Instruções da tarefa - Por favor, dê continuidade ao texto sobre o papel dos pais na infância dos filhos, começando logo após a última frase apresentada.

Trecho do texto -
Será que conheço e
continuarei reconhecendo meu filho com o passar dos anos?
Fabíola Sperandio Teixeira
Pedagoga – Psicopedagoga
Terapeuta de Família e Casais
Especialista em Gestão e Organização em Centros Educacionais.
Mestre em Educação
Foram vários dias pensando naquela mãe. Vários dias
refletindo sobre as suas palavras. Refiro-me à mãe do fã que protagonizou uma
cena de novela com uma apresentadora famosa. O que leva uma mãe a ser tão
surpreendida com um ato repentino de seu filho? Seria algo repentino ou ignorou
os sinais? Quais os “nossos pecados” como pais?
É exatamente esta reflexão que pretendo promover. Um jovem
por volta dos trinta anos foi um dia uma criança e um adolescente. Todas as
nossas atitudes paternas contribuíram de alguma forma para alertar (porém sem
sermos ouvidos), camuflar (omissão) ou exacerbar suas atitudes. Um homem de
trinta anos já é capaz de responder por seus atos, mas vamos voltar lá na
infância. Não me refiro à infância deste desconhecido, mas irei refletir sobre
o nosso papel de pais na infância de nossos filhos.

Entradas do conjunto de dados

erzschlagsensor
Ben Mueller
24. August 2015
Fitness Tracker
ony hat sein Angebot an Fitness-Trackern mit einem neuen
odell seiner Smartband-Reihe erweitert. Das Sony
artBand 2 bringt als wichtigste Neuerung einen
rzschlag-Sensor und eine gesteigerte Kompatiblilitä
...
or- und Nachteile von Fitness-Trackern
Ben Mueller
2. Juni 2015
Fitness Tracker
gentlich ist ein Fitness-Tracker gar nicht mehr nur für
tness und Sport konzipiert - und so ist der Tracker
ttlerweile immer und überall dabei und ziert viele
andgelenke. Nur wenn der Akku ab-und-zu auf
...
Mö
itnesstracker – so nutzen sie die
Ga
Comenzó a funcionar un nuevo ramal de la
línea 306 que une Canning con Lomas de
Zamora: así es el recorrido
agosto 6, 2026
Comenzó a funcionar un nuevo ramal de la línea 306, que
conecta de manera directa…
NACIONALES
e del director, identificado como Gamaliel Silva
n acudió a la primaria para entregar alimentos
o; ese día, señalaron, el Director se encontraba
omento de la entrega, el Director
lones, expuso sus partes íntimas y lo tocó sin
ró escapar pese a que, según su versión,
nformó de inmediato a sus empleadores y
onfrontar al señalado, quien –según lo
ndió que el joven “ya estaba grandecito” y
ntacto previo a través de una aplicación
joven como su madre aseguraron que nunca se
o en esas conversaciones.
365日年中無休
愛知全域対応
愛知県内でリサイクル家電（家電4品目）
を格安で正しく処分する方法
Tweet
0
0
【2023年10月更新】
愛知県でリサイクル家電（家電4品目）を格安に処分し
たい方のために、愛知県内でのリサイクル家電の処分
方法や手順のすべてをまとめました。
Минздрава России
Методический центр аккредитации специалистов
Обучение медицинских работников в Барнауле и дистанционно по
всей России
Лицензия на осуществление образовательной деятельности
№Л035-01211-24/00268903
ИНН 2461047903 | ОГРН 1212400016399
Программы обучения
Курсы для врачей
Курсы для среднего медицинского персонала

Resposta abaixo -
Geramos uma série de expectativas sobre as nossas crias
quando nascem. Sonhamos por eles, desejamos por eles e projetamos um futuro
promissor para os amados filhos.
E dentro desse caminhar, muitas vezes os
olhamos com os olhos dos nossos sonhos e deixamos o olhar da realidade de lado.
Não queremos ver que algo está os desviando do que foi projetado. E é aí que
mora o perigo ou moram os perigos.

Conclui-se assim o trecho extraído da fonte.